**The records**

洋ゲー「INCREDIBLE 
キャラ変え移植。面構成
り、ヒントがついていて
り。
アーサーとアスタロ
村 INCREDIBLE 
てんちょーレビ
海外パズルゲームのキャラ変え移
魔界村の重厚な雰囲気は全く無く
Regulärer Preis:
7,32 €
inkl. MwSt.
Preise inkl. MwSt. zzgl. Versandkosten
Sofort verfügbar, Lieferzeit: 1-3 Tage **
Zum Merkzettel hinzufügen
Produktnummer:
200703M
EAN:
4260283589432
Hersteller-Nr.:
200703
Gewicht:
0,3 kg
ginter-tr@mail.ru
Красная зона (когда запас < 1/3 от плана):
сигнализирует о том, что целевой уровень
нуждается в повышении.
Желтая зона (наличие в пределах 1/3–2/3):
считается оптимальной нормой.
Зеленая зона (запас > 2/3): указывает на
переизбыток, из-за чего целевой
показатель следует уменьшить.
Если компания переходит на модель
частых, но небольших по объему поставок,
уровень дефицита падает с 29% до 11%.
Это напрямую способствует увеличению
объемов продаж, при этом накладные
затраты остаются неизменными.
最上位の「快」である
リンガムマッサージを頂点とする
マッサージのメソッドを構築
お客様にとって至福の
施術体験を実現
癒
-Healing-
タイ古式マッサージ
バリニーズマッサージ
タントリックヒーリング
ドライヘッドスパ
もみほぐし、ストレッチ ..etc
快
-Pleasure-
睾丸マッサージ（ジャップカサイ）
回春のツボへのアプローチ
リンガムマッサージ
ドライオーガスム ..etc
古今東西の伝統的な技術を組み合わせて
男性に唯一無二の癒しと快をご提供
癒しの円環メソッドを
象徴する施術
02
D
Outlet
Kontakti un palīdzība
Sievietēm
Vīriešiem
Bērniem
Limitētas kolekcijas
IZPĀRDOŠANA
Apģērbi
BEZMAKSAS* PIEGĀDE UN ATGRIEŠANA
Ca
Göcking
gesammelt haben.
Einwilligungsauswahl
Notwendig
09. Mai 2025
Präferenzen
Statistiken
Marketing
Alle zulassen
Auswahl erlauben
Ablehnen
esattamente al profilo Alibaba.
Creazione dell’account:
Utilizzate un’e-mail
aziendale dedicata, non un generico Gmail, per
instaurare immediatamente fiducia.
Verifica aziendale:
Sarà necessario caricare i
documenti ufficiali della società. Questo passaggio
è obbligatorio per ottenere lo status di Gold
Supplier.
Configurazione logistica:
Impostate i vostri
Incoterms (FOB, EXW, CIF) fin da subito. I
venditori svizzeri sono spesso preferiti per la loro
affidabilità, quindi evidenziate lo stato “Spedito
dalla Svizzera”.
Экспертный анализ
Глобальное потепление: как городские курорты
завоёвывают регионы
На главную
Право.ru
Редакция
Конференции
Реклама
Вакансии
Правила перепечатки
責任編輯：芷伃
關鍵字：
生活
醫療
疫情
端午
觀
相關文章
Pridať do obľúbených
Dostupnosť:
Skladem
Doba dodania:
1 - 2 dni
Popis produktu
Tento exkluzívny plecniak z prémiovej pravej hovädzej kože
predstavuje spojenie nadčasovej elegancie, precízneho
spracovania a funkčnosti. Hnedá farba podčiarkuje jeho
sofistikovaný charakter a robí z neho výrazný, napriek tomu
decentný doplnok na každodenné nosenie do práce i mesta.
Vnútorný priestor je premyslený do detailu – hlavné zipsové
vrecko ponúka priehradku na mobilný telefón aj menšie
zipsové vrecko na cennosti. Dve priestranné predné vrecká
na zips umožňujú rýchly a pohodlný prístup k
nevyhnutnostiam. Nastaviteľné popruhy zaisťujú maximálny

**Your assignment**
Exactly what appears above must be set down again in full.

**Written solution**
洋ゲー「INCREDIBLE 
キャラ変え移植。面構成
り、ヒントがついていて
り。
アーサーとアスタロ
村 INCREDIBLE 
てんちょーレビ
海外パズルゲームのキャラ変え移
魔界村の重厚な雰囲気は全く無く
Regulärer Preis:
7,32 €
inkl. MwSt.
Preise inkl. MwSt. zzgl. Versandkosten
Sofort verfügbar, Lieferzeit: 1-3 Tage **
Zum Merkzettel hinzufügen
Produktnummer:
200703M
EAN:
4260283589432
Hersteller-Nr.:
200703
Gewicht:
0,3 kg
ginter-tr@mail.ru
Красная зона (когда запас < 1/3 от плана):
сигнализирует о том, что целевой уровень
нуждается в повышении.
Желтая зона (наличие в пределах 1/3–2/3):
считается оптимальной нормой.
Зеленая зона (запас > 2/3): указывает на
переизбыток, из-за чего целевой
показатель следует уменьшить.
Если компания переходит на модель
частых, но небольших по объему поставок,
уровень дефицита падает с 29% до 11%.
Это напрямую способствует увеличению
объемов продаж, при этом накладные
затраты остаются неизменными.
最上位の「快」である
リンガムマッサージを頂点とする
マッサージのメソッドを構築
お客様にとって至福の
施術体験を実現
癒
-Healing-
タイ古式マッサージ
バリニーズマッサージ
タントリックヒーリング
ドライヘッドスパ
もみほぐし、ストレッチ ..etc
快
-Pleasure-
睾丸マッサージ（ジャップカサイ）
回春のツボへのアプローチ
リンガムマッサージ
ドライオーガスム ..etc
古今東西の伝統的な技術を組み合わせて
男性に唯一無二の癒しと快をご提供
癒しの円環メソッドを
象徴する施術
02
D
Outlet
Kontakti un palīdzība
Sievietēm
Vīriešiem
Bērniem
Limitētas kolekcijas
IZPĀRDOŠANA
Apģērbi
BEZMAKSAS* PIEGĀDE UN ATGRIEŠANA
Ca
Göcking
gesammelt haben.
Einwilligungsauswahl
Notwendig
09. Mai 2025
Präferenzen
Statistiken
Marketing
Alle zulassen
Auswahl erlauben
Ablehnen
esattamente al profilo Alibaba.
Creazione dell’account:
Utilizzate un’e-mail
aziendale dedicata, non un generico Gmail, per
instaurare immediatamente fiducia.
Verifica aziendale:
Sarà necessario caricare i
documenti ufficiali della società. Questo passaggio
è obbligatorio per ottenere lo status di Gold
Supplier.
Configurazione logistica:
Impostate i vostri
Incoterms (FOB, EXW, CIF) fin da subito. I
venditori svizzeri sono spesso preferiti per la loro
affidabilità, quindi evidenziate lo stato “Spedito
dalla Svizzera”.
Экспертный анализ
Глобальное потепление: как городские курорты
завоёвывают регионы
На главную
Право.ru
Редакция
Конференции
Реклама
Вакансии
Правила перепечатки
責任編輯：芷伃
關鍵字：
生活
醫療
疫情
端午
觀
相關文章
Pridať do obľúbených
Dostupnosť:
Skladem
Doba dodania:
1 - 2 dni
Popis produktu
Tento exkluzívny plecniak z prémiovej pravej hovädzej kože
predstavuje spojenie nadčasovej elegancie, precízneho
spracovania a funkčnosti. Hnedá farba podčiarkuje jeho
sofistikovaný charakter a robí z neho výrazný, napriek tomu
decentný doplnok na každodenné nosenie do práce i mesta.
Vnútorný priestor je premyslený do detailu – hlavné zipsové
vrecko ponúka priehradku na mobilný telefón aj menšie
zipsové vrecko na cennosti. Dve priestranné predné vrecká
na zips umožňujú rýchly a pohodlný prístup k
nevyhnutnostiam. Nastaviteľné popruhy zaisťujú maximálny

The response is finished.